**What you are asked to do**:
Return each line of the data below that includes the string "qUnion".

**Stored entries**:
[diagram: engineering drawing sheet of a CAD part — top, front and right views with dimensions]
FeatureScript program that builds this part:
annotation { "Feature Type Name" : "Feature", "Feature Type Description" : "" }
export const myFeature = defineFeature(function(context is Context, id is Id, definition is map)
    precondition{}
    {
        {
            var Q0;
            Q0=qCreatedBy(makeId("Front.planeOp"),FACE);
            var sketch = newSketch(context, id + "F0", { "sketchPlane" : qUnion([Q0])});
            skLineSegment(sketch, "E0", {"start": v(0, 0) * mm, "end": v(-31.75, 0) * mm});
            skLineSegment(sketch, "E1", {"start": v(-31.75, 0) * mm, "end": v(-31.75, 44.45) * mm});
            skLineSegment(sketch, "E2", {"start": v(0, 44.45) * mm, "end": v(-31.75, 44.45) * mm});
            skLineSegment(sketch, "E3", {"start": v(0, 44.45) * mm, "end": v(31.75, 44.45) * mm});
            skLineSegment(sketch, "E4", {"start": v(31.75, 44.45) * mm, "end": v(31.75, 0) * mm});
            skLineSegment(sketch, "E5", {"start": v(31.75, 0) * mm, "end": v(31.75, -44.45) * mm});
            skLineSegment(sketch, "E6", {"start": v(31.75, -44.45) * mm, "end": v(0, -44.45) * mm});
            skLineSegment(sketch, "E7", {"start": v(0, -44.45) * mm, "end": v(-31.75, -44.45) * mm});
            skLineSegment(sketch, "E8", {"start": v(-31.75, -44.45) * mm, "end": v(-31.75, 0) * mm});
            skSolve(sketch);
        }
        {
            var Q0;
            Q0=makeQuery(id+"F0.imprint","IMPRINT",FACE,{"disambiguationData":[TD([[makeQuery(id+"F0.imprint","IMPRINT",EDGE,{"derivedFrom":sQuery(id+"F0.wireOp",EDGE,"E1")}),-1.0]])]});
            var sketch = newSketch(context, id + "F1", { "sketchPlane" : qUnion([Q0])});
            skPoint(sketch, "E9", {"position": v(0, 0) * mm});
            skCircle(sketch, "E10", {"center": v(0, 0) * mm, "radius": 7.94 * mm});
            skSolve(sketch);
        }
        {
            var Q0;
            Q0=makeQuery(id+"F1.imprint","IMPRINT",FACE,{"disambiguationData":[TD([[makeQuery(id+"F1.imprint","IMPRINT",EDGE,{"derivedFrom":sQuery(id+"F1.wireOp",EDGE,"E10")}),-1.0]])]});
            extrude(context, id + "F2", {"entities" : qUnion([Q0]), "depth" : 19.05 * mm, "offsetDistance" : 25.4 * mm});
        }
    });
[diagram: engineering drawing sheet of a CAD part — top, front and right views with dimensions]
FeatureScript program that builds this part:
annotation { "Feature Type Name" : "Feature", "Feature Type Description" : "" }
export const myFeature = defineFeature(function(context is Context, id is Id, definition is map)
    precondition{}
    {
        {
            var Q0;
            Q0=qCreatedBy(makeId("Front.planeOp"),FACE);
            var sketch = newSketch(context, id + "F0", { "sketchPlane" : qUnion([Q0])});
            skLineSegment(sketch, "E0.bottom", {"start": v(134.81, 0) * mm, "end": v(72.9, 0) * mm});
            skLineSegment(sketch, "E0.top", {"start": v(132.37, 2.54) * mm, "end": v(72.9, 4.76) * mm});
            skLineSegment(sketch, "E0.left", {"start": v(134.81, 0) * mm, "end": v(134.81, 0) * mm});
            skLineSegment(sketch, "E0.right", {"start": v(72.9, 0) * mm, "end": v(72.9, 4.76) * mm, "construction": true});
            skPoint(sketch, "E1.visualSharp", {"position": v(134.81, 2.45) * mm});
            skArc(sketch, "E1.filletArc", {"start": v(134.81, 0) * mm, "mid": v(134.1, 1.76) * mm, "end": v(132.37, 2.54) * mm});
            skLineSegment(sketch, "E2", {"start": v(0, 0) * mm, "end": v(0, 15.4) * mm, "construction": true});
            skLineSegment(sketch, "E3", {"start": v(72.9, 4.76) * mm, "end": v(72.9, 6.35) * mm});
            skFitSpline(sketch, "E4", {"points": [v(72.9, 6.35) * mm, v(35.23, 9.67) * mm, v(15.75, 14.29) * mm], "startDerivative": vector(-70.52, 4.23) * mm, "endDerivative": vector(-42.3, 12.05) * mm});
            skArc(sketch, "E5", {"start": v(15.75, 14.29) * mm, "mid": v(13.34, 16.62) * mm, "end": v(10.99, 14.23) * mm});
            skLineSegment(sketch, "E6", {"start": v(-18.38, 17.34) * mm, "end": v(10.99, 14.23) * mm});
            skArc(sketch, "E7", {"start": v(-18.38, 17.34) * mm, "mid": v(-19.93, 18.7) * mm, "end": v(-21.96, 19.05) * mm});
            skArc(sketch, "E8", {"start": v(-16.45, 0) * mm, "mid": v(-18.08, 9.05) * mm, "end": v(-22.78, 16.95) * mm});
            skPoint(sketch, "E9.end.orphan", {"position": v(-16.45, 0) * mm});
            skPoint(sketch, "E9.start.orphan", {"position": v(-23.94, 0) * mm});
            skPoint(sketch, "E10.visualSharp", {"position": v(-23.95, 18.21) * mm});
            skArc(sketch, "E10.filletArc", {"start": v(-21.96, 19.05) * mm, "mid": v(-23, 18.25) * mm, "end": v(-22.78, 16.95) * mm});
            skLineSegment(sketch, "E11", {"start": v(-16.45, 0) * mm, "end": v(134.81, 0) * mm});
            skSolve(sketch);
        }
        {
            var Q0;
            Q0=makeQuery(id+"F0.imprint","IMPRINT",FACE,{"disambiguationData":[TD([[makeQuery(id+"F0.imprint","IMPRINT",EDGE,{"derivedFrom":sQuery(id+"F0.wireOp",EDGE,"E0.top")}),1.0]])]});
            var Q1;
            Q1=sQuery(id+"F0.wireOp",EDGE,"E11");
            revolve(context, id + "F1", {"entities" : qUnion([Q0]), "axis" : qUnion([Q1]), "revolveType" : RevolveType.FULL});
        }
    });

**Solution**:
            var sketch = newSketch(context, id + "F0", { "sketchPlane" : qUnion([Q0])});
            var sketch = newSketch(context, id + "F1", { "sketchPlane" : qUnion([Q0])});
            extrude(context, id + "F2", {"entities" : qUnion([Q0]), "depth" : 19.05 * mm, "offsetDistance" : 25.4 * mm});
            var sketch = newSketch(context, id + "F0", { "sketchPlane" : qUnion([Q0])});
            revolve(context, id + "F1", {"entities" : qUnion([Q0]), "axis" : qUnion([Q1]), "revolveType" : RevolveType.FULL});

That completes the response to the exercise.